特ダネ記者魂

2009年09月08日

これで反米的? 鳩山論文に怒る「上から目線」の米国

[山田厚史の特ダネ記者魂]

民主党政権で日本はどう変わるか、ワシントンも注目している。産経新聞がさっそく伝えた。「日本分析の専門家に『深刻な懸念』が広がっている」。NYタイムズ電子版に載った鳩山由紀夫の論文が「あまりにも反米的」というのだ。

「鳩山は極めて興味深い世界観の持ち主だ。一つとして同意する点はない」と元政府高官は語り、「首席補佐官が読んだら『反米政権を相手にする必要はない』とオバマ大統領を説得するだろう」という専門家もいるという。

話題になったのは「Voice」9月号の「私の政治哲学」を抜粋し英訳したもの。

「米主導の市場原理主義に日本は翻弄された」として「切り捨てられた価値に目を向け直すことが政治の責任」と述べ、「支配国家としての地位を維持しようと戦う米国と、これから支配国家になろうとする中国との間で日本は政治的、経済的独立をいかに維持すべきか」などと書かれている。

国内ではさほど反響もなかったが、対日政策チームの要ジェフリー・ベーダー国家安全保障会議アジア上級部長が嫌悪を露わにしているという。評論家の岡本行夫は産経のコラムで、米国の識者が「ハトヤマはチャベス(ベネズエラ大統領。激烈な反米主義者)と全く変わらない」と言ってきたと紹介し、鳩山には「日本がアメリカと同盟関係にあるという意識がない」と批判した。

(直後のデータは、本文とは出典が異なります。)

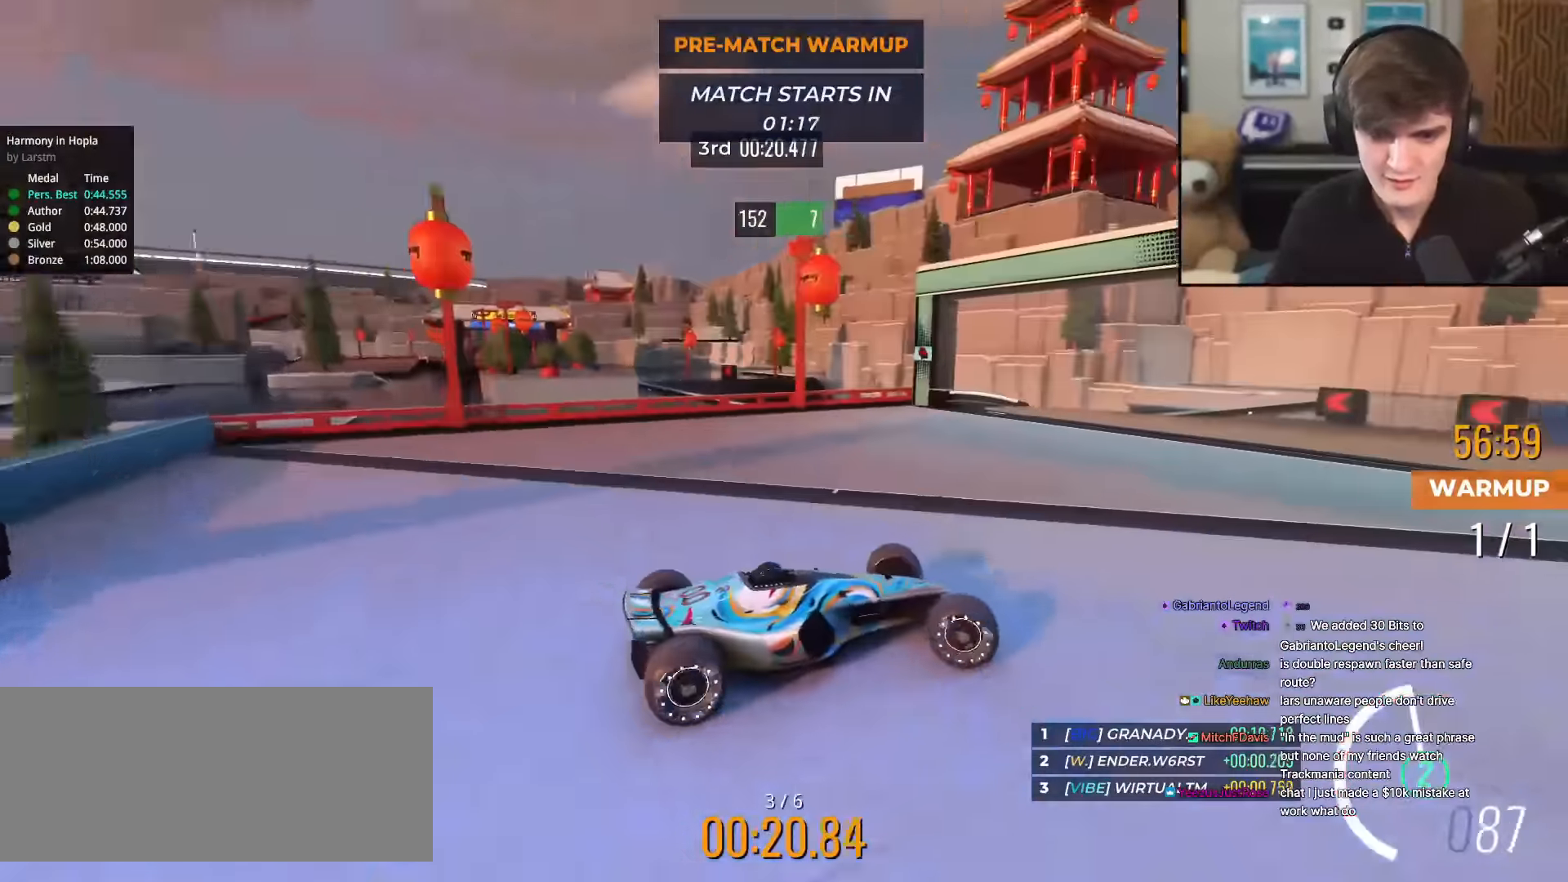
{"keys": ["left", "up"], "events": [[16, "right", "up"], [150, "left", "down"], [200, "left", "up"], [433, "left", "down"]]}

米国の怒りは「日米同盟が分かっていない」ということのようだ。地位協定の見直しや普天間基地の県外移転など無理なことを並べているのが気に入らない。

米国は「上から目線」、日本は「下から」の関係が長く続いた。「イエスマン」だった自民党政権は「御意向」に目配りし、ギクシャクすると米国通とされる特派員や評論家が「米国はこんなに怒っているぞ」と警鐘を発した。

世界が変われば関係も変わる。民主党が主張する「対等な同盟関係」は、命令することに慣れてきた米国が「深刻な懸念」を抱くだろうが、だから何だというのか。相手国の官僚に「やりやすい相手」と思われてきた関係が問題だったのではないか。